Iva - contratto di appalto: somme a titolo di integrazione del prezzo

Le somme corrisposte nell’ambito di un contratto di appalto che rappresentano, di fatto, un’integrazione del corrispettivo per una prestazione effettivamente resa assumono la natura di corrispettivi supplementari, perdendo la funzione indennitaria e rientrano, pertanto, nel campo di applicazione dell’Iva.

Suggerimento n. 425/65 del 1° settembre 2025


Con Risposta n. 215 del 19 agosto 2025 l’Agenzia delle Entrate ha fornito alcune precisazioni in merito alla qualificazione giuridica delle somme dovute da un’impresa appaltante all’impresa appaltatrice incaricata della costruzione di un edificio.

In particolare, nel caso esaminato, in seguito a ritardi nella prosecuzione del progetto, imputati alla committente, l’impresa appaltatrice otteneva dal giudice una sentenza di condanna al pagamento dei maggiori oneri connessi a ritardi addebitabili alla committente stessa.

La questione posta all’attenzione dell’Agenzia delle Entrate verte sulla necessità o meno di applicare l’Iva alle somme versate, valutandone la loro natura, meramente risarcitoria o strettamente sinallagmatica. Al riguardo, l’Amministrazione finanziaria ritiene necessario verificare se, tali somme, rappresentano un corrispettivo per una prestazione ricevuta o se, al contrario, si tratta di un risarcimento per inadempimento o irregolarità di obblighi contrattuali.

La normativa dispone, infatti, l’esclusione dal computo dalla base imponibile Iva delle somme dovute a titolo di interessi moratori o di penalità per ritardi o altre irregolarità nell’inadempimento degli obblighi del cessionario o del committente mentre è prevista l’imponibilità ad Iva delle prestazioni di servizio verso corrispettivo dipendenti da contratti di appalto.

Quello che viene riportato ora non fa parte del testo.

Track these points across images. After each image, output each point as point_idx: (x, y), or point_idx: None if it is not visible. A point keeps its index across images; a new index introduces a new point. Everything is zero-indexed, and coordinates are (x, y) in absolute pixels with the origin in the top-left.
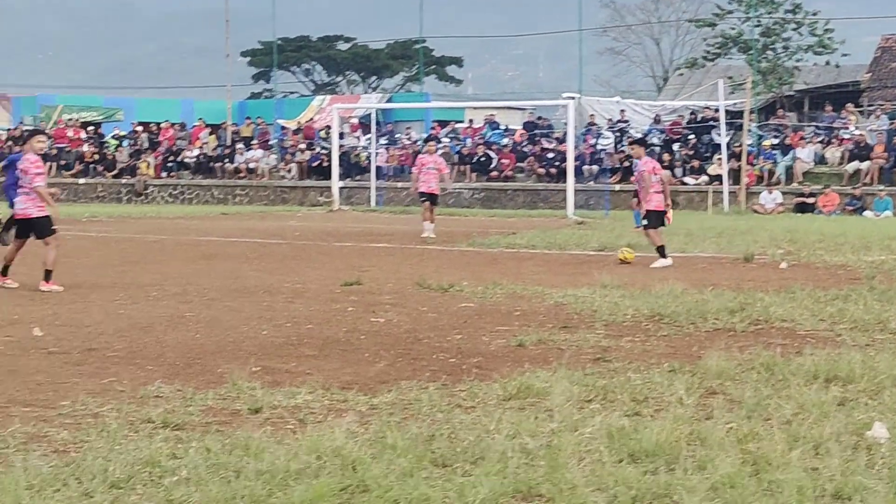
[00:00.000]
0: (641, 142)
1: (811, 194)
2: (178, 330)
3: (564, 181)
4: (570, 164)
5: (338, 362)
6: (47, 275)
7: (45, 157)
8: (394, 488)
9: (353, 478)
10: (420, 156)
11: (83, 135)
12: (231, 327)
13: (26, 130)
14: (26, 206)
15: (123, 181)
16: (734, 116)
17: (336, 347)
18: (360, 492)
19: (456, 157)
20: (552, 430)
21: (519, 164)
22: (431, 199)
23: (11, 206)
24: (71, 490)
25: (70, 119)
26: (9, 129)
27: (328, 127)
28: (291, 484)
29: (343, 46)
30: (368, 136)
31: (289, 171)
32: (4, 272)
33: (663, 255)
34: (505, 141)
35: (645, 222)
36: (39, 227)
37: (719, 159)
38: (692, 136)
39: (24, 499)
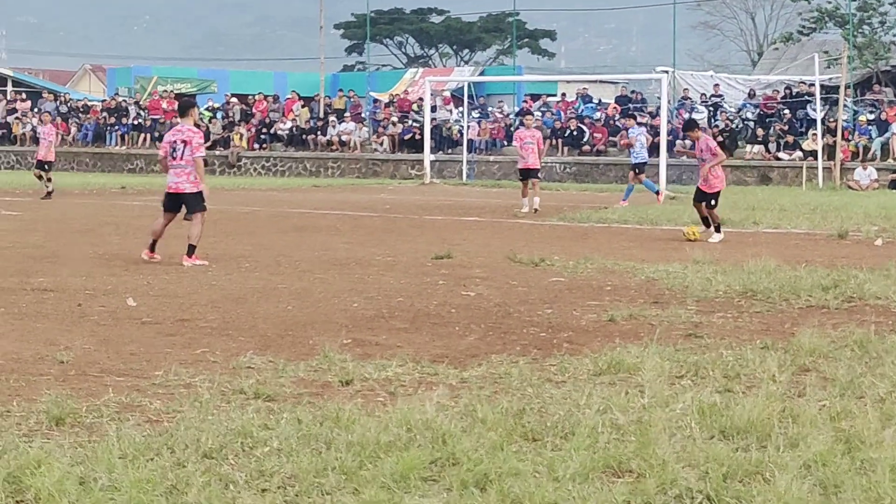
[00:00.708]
0: (693, 123)
1: None
2: (270, 301)
3: (657, 156)
4: (664, 139)
5: (428, 335)
6: (190, 249)
7: (140, 128)
8: (484, 461)
9: (442, 451)
10: (517, 131)
11: (177, 106)
12: (322, 299)
13: (184, 99)
14: (179, 181)
15: (217, 153)
16: (829, 91)
17: (427, 321)
18: (450, 465)
19: (548, 131)
20: (643, 405)
21: (611, 139)
22: (530, 175)
23: None
24: (164, 459)
25: (164, 91)
26: (104, 101)
27: (420, 100)
28: (381, 456)
29: (436, 19)
30: (460, 109)
31: (381, 143)
32: (152, 248)
33: (718, 230)
34: (597, 115)
35: (713, 202)
36: (191, 202)
37: (814, 135)
38: (787, 112)
39: (118, 468)
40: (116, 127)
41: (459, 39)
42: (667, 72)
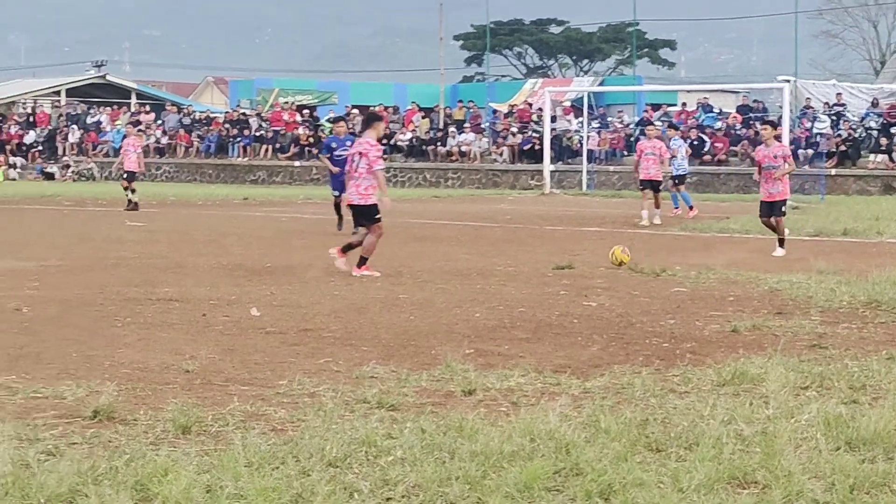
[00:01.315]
0: (773, 125)
1: None
2: (392, 311)
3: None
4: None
5: (550, 345)
6: (362, 261)
7: (262, 140)
8: (608, 472)
9: (566, 461)
10: (639, 142)
11: (298, 118)
12: (444, 309)
13: (370, 112)
14: (353, 192)
15: None
16: None
17: (548, 331)
18: (573, 475)
19: (668, 141)
20: (767, 416)
21: (732, 148)
22: (651, 186)
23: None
24: (289, 468)
25: (286, 102)
26: (226, 112)
27: (540, 110)
28: (505, 466)
29: (555, 30)
30: (580, 119)
31: (500, 154)
32: (361, 263)
33: (782, 245)
34: (718, 124)
35: (784, 210)
36: (365, 214)
37: None
38: None
39: (244, 476)
40: (238, 138)
41: (579, 50)
42: (788, 81)
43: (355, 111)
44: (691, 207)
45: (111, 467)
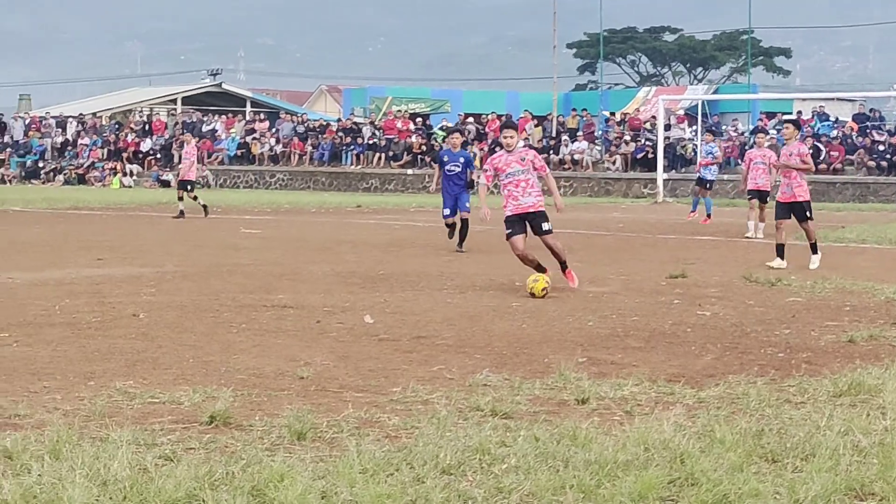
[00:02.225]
0: (795, 124)
1: None
2: (504, 319)
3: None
4: None
5: (664, 355)
6: (563, 266)
7: (375, 148)
8: (723, 482)
9: (681, 471)
10: (748, 150)
11: (411, 126)
12: (557, 318)
13: (507, 118)
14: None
15: None
16: None
17: (662, 340)
18: (688, 485)
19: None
20: (885, 427)
21: (848, 157)
22: (759, 196)
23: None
24: (403, 475)
25: (399, 110)
26: (339, 121)
27: (653, 118)
28: (619, 475)
29: (669, 38)
30: (694, 127)
31: (613, 162)
32: (564, 267)
33: (815, 250)
34: (834, 133)
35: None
36: (538, 221)
37: None
38: None
39: (359, 482)
40: (352, 147)
41: (693, 58)
42: None
43: (470, 119)
44: (709, 216)
45: (228, 472)
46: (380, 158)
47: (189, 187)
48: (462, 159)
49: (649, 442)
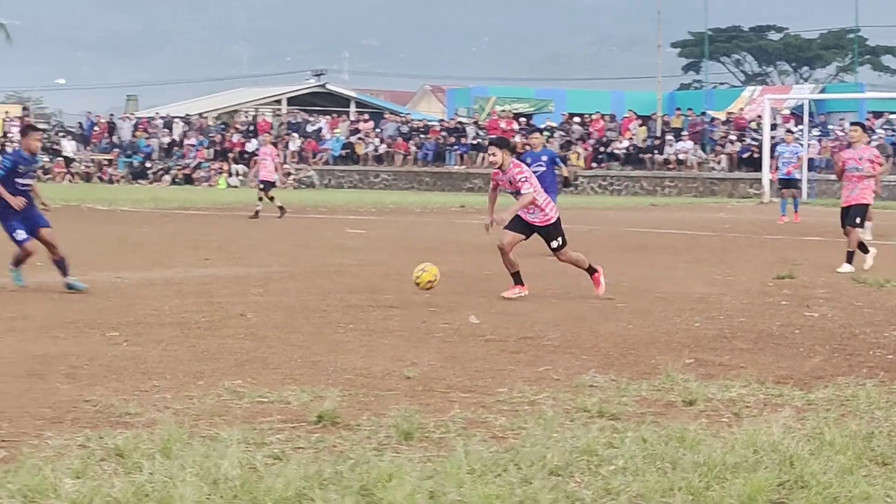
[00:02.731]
0: (863, 126)
1: None
2: (610, 320)
3: None
4: None
5: (771, 356)
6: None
7: (479, 148)
8: (833, 485)
9: (790, 473)
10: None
11: (515, 126)
12: (663, 318)
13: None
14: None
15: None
16: None
17: (769, 341)
18: (798, 487)
19: (891, 149)
20: None
21: None
22: None
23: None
24: (510, 475)
25: (502, 110)
26: (442, 121)
27: (759, 118)
28: (728, 477)
29: (774, 36)
30: (800, 127)
31: (718, 162)
32: (591, 273)
33: (850, 260)
34: None
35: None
36: (548, 238)
37: None
38: None
39: (467, 483)
40: (455, 147)
41: (798, 56)
42: None
43: (575, 119)
44: (783, 215)
45: (336, 472)
46: (483, 158)
47: (267, 187)
48: (545, 157)
49: (758, 444)
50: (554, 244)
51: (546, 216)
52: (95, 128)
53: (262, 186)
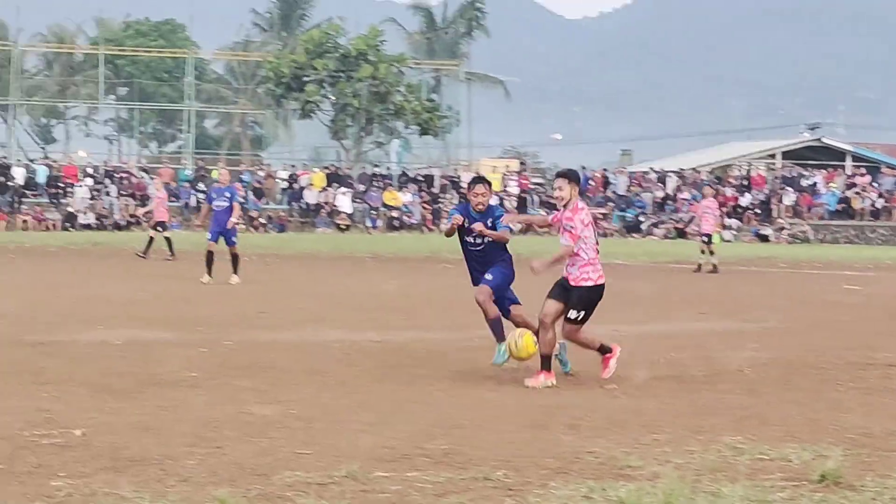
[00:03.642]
0: None
1: None
2: None
3: None
4: None
5: None
6: None
7: None
8: None
9: None
10: None
11: None
12: None
13: None
14: None
15: None
16: None
17: None
18: None
19: None
20: None
21: None
22: None
23: None
24: None
25: None
26: None
27: None
28: None
29: None
30: None
31: None
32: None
33: None
34: None
35: None
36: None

In sostanza, per verificare se una somma di denaro rientri, o meno, nel campo di applicazione Iva, occorre verificare l’esistenza del presupposto oggettivo di applicazione dell’imposta, ossia se sussista una correlazione tra l’operazione realizzata e i versamenti in denaro. L’assenza di tale correlazione fa venire meno il presupposto dell’imponibilità dell’operazione.

Nel caso di specie, l’Agenzia delle Entrate ha precisato che, a prescindere dalla qualificazione giuridica delle somme da versare fornita dal giudice in sede di condanna, ciò che rileva è il fatto che la prestazione derivante dal contratto di appalto è stata comunque eseguita. Di conseguenza, a fronte dell’esecuzione della prestazione derivante dal contratto di appalto, la somma che il committente deve corrispondere all’impresa in relazione ai “maggiori oneri diretti e indiretti” da essa subiti, costituisce un corrispettivo supplementare rispetto a quello originario e, pertanto, va assoggettata ad Iva.